- Location of Backus within Cass County, Minnesota
- Coordinates: 46°49′15″N 94°30′53″W﻿ / ﻿46.82083°N 94.51472°W
- Country: United States
- State: Minnesota
- County: Cass

Government
- • Mayor: Kurt Sawyer

Area
- • Total: 0.62 sq mi (1.61 km^{2})
- • Land: 0.62 sq mi (1.61 km^{2})
- • Water: 0.0039 sq mi (0.01 km^{2})
- Elevation: 1,342 ft (409 m)

Population (2020)
- • Total: 263
- • Density: 424.3/sq mi (163.84/km^{2})
- Time zone: UTC-6 (Central (CST))
- • Summer (DST): UTC-5 (CDT)
- ZIP code: 56435
- Area code: 218
- FIPS code: 27-03124
- GNIS feature ID: 2394048
- Website: https://cityofbackusmn.gov/

= Backus, Minnesota =

City in Minnesota, United States

Backus is a city in Cass County, Minnesota, United States. The population was 262 at the 2020 census. It is part of the Brainerd Micropolitan Statistical Area.

==History==
A post office called Backus has been in operation since 1896. The city was named for Edward Wellington Backus, a businessperson in the lumber industry.

==Geography==
According to the United States Census Bureau, the city has a total area of 0.61 sqmi, all land.

==Demographics==

Historical population
| Census | Pop. | Note | %± |
| 1910 | 184 |  | — |
| 1920 | 297 |  | 61.4% |
| 1930 | 314 |  | 5.7% |
| 1940 | 334 |  | 6.4% |
| 1950 | 367 |  | 9.9% |
| 1960 | 317 |  | −13.6% |
| 1970 | 257 |  | −18.9% |
| 1980 | 255 |  | −0.8% |
| 1990 | 240 |  | −5.9% |
| 2000 | 311 |  | 29.6% |
| 2010 | 250 |  | −19.6% |
| 2020 | 263 |  | 5.2% |
U.S. Decennial Census

===2010 census===
As of the census of 2010, there were 250 people, 112 households, and 62 families living in the city. The population density was 409.8 PD/sqmi. There were 183 housing units at an average density of 300.0 /sqmi. The racial makeup of the city was 94.8% White, 0.8% Native American, 0.4% Pacific Islander, 0.4% from other races, and 3.6% from two or more races. Hispanic or Latino of any race were 0.8% of the population.

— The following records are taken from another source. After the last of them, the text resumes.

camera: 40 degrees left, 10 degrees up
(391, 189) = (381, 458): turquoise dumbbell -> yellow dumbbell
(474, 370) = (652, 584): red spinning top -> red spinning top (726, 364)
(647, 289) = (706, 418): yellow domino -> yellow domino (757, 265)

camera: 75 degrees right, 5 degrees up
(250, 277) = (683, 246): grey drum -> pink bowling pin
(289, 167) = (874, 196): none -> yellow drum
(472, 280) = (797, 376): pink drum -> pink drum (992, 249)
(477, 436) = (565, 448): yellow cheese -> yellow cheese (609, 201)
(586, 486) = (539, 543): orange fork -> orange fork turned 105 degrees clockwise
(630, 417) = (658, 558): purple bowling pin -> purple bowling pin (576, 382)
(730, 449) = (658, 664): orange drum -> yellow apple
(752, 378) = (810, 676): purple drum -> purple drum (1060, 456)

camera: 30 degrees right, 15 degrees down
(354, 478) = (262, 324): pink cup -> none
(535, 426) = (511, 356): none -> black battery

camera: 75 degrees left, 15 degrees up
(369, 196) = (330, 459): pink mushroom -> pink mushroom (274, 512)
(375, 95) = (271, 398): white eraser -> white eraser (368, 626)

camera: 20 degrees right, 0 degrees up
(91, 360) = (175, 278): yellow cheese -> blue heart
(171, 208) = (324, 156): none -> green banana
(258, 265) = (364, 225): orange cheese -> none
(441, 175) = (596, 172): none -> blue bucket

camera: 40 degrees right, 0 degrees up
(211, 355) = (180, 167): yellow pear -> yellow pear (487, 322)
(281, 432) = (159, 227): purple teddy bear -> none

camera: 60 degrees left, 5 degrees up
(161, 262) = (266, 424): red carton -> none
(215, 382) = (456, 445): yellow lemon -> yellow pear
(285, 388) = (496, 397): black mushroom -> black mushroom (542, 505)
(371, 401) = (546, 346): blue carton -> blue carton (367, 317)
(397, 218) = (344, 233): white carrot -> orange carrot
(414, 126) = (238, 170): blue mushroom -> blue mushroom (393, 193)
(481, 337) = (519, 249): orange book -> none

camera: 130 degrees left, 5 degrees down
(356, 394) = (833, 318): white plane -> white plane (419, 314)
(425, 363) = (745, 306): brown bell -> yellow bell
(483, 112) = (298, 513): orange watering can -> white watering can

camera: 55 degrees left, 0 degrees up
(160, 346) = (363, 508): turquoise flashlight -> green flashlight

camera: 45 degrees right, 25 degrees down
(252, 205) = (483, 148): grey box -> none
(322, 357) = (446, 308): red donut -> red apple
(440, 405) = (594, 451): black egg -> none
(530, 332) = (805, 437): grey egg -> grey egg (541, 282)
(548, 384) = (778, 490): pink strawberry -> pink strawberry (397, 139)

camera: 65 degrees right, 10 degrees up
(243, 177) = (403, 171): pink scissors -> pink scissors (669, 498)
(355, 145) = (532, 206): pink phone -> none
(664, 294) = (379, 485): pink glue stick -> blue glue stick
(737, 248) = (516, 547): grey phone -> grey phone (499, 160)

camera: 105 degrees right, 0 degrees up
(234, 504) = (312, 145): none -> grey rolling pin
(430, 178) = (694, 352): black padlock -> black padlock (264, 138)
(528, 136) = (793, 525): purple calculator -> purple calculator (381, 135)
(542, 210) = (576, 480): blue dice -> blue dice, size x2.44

There were 112 households, of which 26.8% had children under the age of 18 living with them, 38.4% were married couples living together, 12.5% had a female householder with no husband present, 4.5% had a male householder with no wife present, and 44.6% were non-families. 33.9% of all households were made up of individuals, and 16.1% had someone living alone who was 65 years of age or older. The average household size was 2.23 and the average family size was 2.79.

The median age in the city was 46.7 years. 23.6% of residents were under the age of 18; 4.8% were between the ages of 18 and 24; 19.2% were from 25 to 44; 35.2% were from 45 to 64; and 17.2% were 65 years of age or older. The gender makeup of the city was 52.0% male and 48.0% female.

===2000 census===
As of the census of 2000, there were 311 people, 123 households, and 83 families living in the city. The population density was 518.9 PD/sqmi. There were 194 housing units, at an average density of 323.7 /sqmi. The racial makeup of the city was 98.07% White, 0.64% Asian, and 1.29% from two or more races.

There were 123 households, out of which 34.1% had children under the age of 18 living with them, 43.9% were married couples living together, 17.1% had a female householder with no husband present, and 32.5% were non-families. 29.3% of all households were made up of individuals, and 14.6% had someone living alone who was 65 years of age or older. The average household size was 2.53 and the average family size was 3.12.

In the city, the population was spread out, with 30.2% under the age of 18, 9.0% from 18 to 24, 25.7% from 25 to 44, 15.8% from 45 to 64, and 19.3% who were 65 years of age or older. The median age was 37 years. For every 100 females, there were 106.0 males. For every 100 females age 18 and over, there were 99.1 males.

The median income for a household in the city was $26,875, and the median income for a family was $32,500. Males had a median income of $26,563 versus $13,438 for females. The per capita income for the city was $12,077. About 16.3% of families and 23.0% of the population were below the poverty line, including 36.4% of those under age 18 and 14.3% of those age 65 or over.

==Infrastructure==

===Transportation===
Minnesota State Highways 87 and 371 are two of the main routes in the community.

==Education==
Public education is provided by the Pine River-Backus School District.